== Requirement ==
List every line in the material below that contains the word "vous".

== Data section ==
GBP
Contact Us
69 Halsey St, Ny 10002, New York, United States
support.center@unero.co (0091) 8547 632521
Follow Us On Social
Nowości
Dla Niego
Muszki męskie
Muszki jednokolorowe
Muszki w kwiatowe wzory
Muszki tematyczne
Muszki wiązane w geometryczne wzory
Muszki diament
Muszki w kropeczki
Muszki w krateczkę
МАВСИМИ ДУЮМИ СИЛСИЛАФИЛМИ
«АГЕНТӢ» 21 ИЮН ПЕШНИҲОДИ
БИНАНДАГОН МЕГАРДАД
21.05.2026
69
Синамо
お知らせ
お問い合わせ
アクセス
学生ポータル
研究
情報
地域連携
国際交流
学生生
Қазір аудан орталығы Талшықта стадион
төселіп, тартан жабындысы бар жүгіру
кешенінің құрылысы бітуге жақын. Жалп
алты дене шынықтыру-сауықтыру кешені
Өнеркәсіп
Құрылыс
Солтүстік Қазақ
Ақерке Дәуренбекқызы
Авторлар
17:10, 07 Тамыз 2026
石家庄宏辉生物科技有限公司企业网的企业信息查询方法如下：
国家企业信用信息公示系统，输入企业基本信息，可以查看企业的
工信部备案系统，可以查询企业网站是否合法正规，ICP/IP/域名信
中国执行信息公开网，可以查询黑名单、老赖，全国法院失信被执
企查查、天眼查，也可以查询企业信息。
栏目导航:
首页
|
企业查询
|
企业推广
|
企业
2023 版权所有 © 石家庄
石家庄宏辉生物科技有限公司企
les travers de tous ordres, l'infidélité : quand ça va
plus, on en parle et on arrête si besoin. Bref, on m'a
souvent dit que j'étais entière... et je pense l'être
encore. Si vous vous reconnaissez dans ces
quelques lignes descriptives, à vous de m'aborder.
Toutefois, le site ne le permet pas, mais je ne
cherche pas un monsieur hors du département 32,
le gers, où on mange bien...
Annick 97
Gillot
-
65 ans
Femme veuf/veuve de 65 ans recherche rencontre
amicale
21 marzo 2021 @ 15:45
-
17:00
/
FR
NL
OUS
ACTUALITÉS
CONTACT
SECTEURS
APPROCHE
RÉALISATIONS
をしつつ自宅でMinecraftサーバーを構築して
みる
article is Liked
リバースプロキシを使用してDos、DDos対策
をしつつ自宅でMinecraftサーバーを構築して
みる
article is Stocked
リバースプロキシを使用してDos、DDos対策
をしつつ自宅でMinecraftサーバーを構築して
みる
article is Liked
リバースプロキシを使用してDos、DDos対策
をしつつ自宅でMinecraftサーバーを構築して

== Completed exercise ==
encore. Si vous vous reconnaissez dans ces
quelques lignes descriptives, à vous de m'aborder.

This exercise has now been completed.